Direction
Rewrite the material below, substituting "vernacular name" for every occurrence of "common name" and leaving everything else unchanged.

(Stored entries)
=======
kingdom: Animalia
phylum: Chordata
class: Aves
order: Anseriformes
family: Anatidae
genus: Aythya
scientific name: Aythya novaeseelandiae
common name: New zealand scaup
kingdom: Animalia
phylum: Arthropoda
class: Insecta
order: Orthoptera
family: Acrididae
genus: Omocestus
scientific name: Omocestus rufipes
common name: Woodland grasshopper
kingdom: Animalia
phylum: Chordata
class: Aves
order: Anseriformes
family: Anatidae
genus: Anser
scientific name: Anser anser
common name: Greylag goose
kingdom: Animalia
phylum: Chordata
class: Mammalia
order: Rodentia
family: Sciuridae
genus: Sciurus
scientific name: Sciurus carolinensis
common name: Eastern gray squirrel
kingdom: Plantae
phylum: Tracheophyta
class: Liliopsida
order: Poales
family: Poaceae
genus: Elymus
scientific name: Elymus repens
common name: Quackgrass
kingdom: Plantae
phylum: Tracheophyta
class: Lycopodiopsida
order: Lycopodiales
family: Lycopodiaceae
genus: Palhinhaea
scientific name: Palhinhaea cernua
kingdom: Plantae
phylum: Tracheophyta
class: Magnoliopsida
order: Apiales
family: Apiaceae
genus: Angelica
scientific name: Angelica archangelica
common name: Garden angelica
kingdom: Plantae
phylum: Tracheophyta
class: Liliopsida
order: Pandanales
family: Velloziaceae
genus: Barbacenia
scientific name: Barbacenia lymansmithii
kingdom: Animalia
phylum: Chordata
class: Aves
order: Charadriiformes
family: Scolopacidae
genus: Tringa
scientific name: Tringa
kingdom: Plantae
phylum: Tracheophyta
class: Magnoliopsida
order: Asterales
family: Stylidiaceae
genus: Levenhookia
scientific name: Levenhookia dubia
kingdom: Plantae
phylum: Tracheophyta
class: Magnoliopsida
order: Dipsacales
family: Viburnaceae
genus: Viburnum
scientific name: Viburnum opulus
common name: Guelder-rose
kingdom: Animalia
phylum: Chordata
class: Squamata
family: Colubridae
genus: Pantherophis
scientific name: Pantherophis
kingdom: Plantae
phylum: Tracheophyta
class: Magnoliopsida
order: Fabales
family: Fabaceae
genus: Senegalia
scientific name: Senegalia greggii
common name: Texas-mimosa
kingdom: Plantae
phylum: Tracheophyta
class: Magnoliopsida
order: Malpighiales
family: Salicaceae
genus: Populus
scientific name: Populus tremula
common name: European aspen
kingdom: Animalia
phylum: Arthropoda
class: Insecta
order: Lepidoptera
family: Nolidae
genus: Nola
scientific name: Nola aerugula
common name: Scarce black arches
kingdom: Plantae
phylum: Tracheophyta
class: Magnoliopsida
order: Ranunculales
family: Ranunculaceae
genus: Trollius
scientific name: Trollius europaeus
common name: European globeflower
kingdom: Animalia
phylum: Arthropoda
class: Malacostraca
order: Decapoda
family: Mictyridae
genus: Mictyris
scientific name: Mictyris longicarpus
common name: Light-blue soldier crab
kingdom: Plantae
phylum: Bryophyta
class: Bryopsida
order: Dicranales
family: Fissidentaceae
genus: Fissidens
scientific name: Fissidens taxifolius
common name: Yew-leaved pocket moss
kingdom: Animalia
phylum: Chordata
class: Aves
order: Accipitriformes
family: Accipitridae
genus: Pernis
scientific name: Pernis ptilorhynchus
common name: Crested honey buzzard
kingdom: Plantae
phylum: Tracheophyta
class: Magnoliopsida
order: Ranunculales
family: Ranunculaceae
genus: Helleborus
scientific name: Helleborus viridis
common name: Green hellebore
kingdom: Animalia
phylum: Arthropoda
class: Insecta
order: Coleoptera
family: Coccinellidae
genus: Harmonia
=======
Reply to the exercise
kingdom: Animalia
phylum: Chordata
class: Aves
order: Anseriformes
family: Anatidae
genus: Aythya
scientific name: Aythya novaeseelandiae
vernacular name: New zealand scaup
kingdom: Animalia
phylum: Arthropoda
class: Insecta
order: Orthoptera
family: Acrididae
genus: Omocestus
scientific name: Omocestus rufipes
vernacular name: Woodland grasshopper
kingdom: Animalia
phylum: Chordata
class: Aves
order: Anseriformes
family: Anatidae
genus: Anser
scientific name: Anser anser
vernacular name: Greylag goose
kingdom: Animalia
phylum: Chordata
class: Mammalia
order: Rodentia
family: Sciuridae
genus: Sciurus
scientific name: Sciurus carolinensis
vernacular name: Eastern gray squirrel
kingdom: Plantae
phylum: Tracheophyta
class: Liliopsida
order: Poales
family: Poaceae
genus: Elymus
scientific name: Elymus repens
vernacular name: Quackgrass
kingdom: Plantae
phylum: Tracheophyta
class: Lycopodiopsida
order: Lycopodiales
family: Lycopodiaceae
genus: Palhinhaea
scientific name: Palhinhaea cernua
kingdom: Plantae
phylum: Tracheophyta
class: Magnoliopsida
order: Apiales
family: Apiaceae
genus: Angelica
scientific name: Angelica archangelica
vernacular name: Garden angelica
kingdom: Plantae
phylum: Tracheophyta
class: Liliopsida
order: Pandanales
family: Velloziaceae
genus: Barbacenia
scientific name: Barbacenia lymansmithii
kingdom: Animalia
phylum: Chordata
class: Aves
order: Charadriiformes
family: Scolopacidae
genus: Tringa
scientific name: Tringa
kingdom: Plantae
phylum: Tracheophyta
class: Magnoliopsida
order: Asterales
family: Stylidiaceae
genus: Levenhookia
scientific name: Levenhookia dubia
kingdom: Plantae
phylum: Tracheophyta
class: Magnoliopsida
order: Dipsacales
family: Viburnaceae
genus: Viburnum
scientific name: Viburnum opulus
vernacular name: Guelder-rose
kingdom: Animalia
phylum: Chordata
class: Squamata
family: Colubridae
genus: Pantherophis
scientific name: Pantherophis
kingdom: Plantae
phylum: Tracheophyta
class: Magnoliopsida
order: Fabales
family: Fabaceae
genus: Senegalia
scientific name: Senegalia greggii
vernacular name: Texas-mimosa
kingdom: Plantae
phylum: Tracheophyta
class: Magnoliopsida
order: Malpighiales
family: Salicaceae
genus: Populus
scientific name: Populus tremula
vernacular name: European aspen
kingdom: Animalia
phylum: Arthropoda
class: Insecta
order: Lepidoptera
family: Nolidae
genus: Nola
scientific name: Nola aerugula
vernacular name: Scarce black arches
kingdom: Plantae
phylum: Tracheophyta
class: Magnoliopsida
order: Ranunculales
family: Ranunculaceae
genus: Trollius
scientific name: Trollius europaeus
vernacular name: European globeflower
kingdom: Animalia
phylum: Arthropoda
class: Malacostraca
order: Decapoda
family: Mictyridae
genus: Mictyris
scientific name: Mictyris longicarpus
vernacular name: Light-blue soldier crab
kingdom: Plantae
phylum: Bryophyta
class: Bryopsida
order: Dicranales
family: Fissidentaceae
genus: Fissidens
scientific name: Fissidens taxifolius
vernacular name: Yew-leaved pocket moss
kingdom: Animalia
phylum: Chordata
class: Aves
order: Accipitriformes
family: Accipitridae
genus: Pernis
scientific name: Pernis ptilorhynchus
vernacular name: Crested honey buzzard
kingdom: Plantae
phylum: Tracheophyta
class: Magnoliopsida
order: Ranunculales
family: Ranunculaceae
genus: Helleborus
scientific name: Helleborus viridis
vernacular name: Green hellebore
kingdom: Animalia
phylum: Arthropoda
class: Insecta
order: Coleoptera
family: Coccinellidae
genus: Harmonia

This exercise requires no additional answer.